§ **Provided data**
--------------------------------------------------

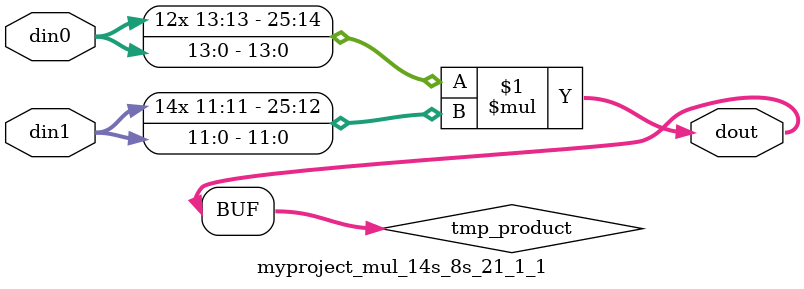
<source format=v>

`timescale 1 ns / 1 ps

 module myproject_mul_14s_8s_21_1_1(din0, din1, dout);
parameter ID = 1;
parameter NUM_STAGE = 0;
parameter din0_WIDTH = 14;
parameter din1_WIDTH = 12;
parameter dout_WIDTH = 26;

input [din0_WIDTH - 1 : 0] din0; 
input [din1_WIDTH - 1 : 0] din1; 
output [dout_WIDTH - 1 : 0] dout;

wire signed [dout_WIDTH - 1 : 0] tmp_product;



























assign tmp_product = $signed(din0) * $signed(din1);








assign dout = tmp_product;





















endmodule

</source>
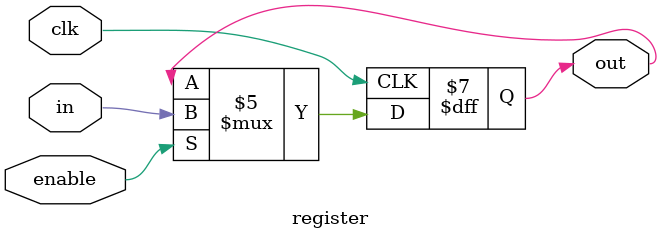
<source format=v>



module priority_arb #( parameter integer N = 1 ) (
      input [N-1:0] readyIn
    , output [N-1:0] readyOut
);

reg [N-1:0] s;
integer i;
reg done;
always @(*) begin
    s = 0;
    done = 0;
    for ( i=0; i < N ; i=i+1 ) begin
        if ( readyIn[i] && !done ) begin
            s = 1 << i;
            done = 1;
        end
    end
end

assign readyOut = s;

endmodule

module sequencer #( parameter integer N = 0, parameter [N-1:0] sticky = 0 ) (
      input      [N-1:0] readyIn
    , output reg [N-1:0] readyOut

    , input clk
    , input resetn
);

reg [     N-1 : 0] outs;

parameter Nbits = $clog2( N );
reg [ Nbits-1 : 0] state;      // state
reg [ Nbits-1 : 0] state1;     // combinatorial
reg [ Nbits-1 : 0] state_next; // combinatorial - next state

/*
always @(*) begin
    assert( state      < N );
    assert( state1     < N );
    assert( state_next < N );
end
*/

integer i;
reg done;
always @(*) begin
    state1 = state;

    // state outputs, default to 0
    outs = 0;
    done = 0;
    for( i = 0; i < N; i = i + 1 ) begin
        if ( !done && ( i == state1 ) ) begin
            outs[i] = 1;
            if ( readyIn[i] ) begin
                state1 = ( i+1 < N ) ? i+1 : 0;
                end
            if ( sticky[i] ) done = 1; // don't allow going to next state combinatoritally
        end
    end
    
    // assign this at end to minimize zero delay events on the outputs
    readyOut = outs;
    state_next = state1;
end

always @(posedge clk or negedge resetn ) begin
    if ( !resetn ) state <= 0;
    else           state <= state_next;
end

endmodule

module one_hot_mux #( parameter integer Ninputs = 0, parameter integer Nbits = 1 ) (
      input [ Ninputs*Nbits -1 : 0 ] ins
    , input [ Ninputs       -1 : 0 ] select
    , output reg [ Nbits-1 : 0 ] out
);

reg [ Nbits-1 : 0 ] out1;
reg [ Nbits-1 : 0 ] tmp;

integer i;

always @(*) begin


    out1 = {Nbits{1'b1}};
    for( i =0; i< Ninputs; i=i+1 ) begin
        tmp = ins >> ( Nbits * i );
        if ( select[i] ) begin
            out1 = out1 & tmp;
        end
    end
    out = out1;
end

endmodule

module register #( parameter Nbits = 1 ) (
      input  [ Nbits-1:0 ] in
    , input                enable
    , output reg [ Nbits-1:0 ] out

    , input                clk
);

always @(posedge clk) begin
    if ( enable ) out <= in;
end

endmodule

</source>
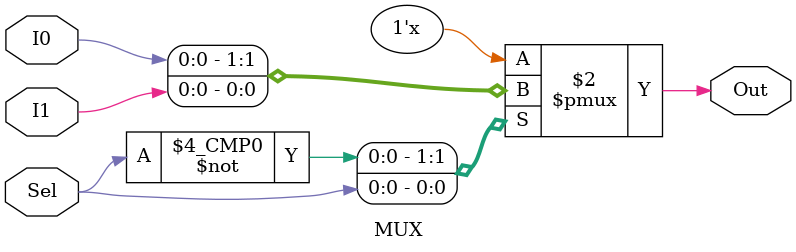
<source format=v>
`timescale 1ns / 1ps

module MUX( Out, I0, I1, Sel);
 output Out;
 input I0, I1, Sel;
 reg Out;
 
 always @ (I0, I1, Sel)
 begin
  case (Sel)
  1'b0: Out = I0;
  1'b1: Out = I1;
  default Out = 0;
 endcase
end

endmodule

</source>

--------------------------------------------------

The lines to copy exactly start with the line above that has "assign dout = tmp_product;" and go on through the line that has "module register #( parameter"; please include both, add nothing else, and omit the pictures.

§ **Answer to this problem**
assign dout = tmp_product;





















endmodule

</source>
<source format=v>



module priority_arb #( parameter integer N = 1 ) (
      input [N-1:0] readyIn
    , output [N-1:0] readyOut
);

reg [N-1:0] s;
integer i;
reg done;
always @(*) begin
    s = 0;
    done = 0;
    for ( i=0; i < N ; i=i+1 ) begin
        if ( readyIn[i] && !done ) begin
            s = 1 << i;
            done = 1;
        end
    end
end

assign readyOut = s;

endmodule

module sequencer #( parameter integer N = 0, parameter [N-1:0] sticky = 0 ) (
      input      [N-1:0] readyIn
    , output reg [N-1:0] readyOut

    , input clk
    , input resetn
);

reg [     N-1 : 0] outs;

parameter Nbits = $clog2( N );
reg [ Nbits-1 : 0] state;      // state
reg [ Nbits-1 : 0] state1;     // combinatorial
reg [ Nbits-1 : 0] state_next; // combinatorial - next state

/*
always @(*) begin
    assert( state      < N );
    assert( state1     < N );
    assert( state_next < N );
end
*/

integer i;
reg done;
always @(*) begin
    state1 = state;

    // state outputs, default to 0
    outs = 0;
    done = 0;
    for( i = 0; i < N; i = i + 1 ) begin
        if ( !done && ( i == state1 ) ) begin
            outs[i] = 1;
            if ( readyIn[i] ) begin
                state1 = ( i+1 < N ) ? i+1 : 0;
                end
            if ( sticky[i] ) done = 1; // don't allow going to next state combinatoritally
        end
    end
    
    // assign this at end to minimize zero delay events on the outputs
    readyOut = outs;
    state_next = state1;
end

always @(posedge clk or negedge resetn ) begin
    if ( !resetn ) state <= 0;
    else           state <= state_next;
end

endmodule

module one_hot_mux #( parameter integer Ninputs = 0, parameter integer Nbits = 1 ) (
      input [ Ninputs*Nbits -1 : 0 ] ins
    , input [ Ninputs       -1 : 0 ] select
    , output reg [ Nbits-1 : 0 ] out
);

reg [ Nbits-1 : 0 ] out1;
reg [ Nbits-1 : 0 ] tmp;

integer i;

always @(*) begin


    out1 = {Nbits{1'b1}};
    for( i =0; i< Ninputs; i=i+1 ) begin
        tmp = ins >> ( Nbits * i );
        if ( select[i] ) begin
            out1 = out1 & tmp;
        end
    end
    out = out1;
end

endmodule

module register #( parameter Nbits = 1 ) (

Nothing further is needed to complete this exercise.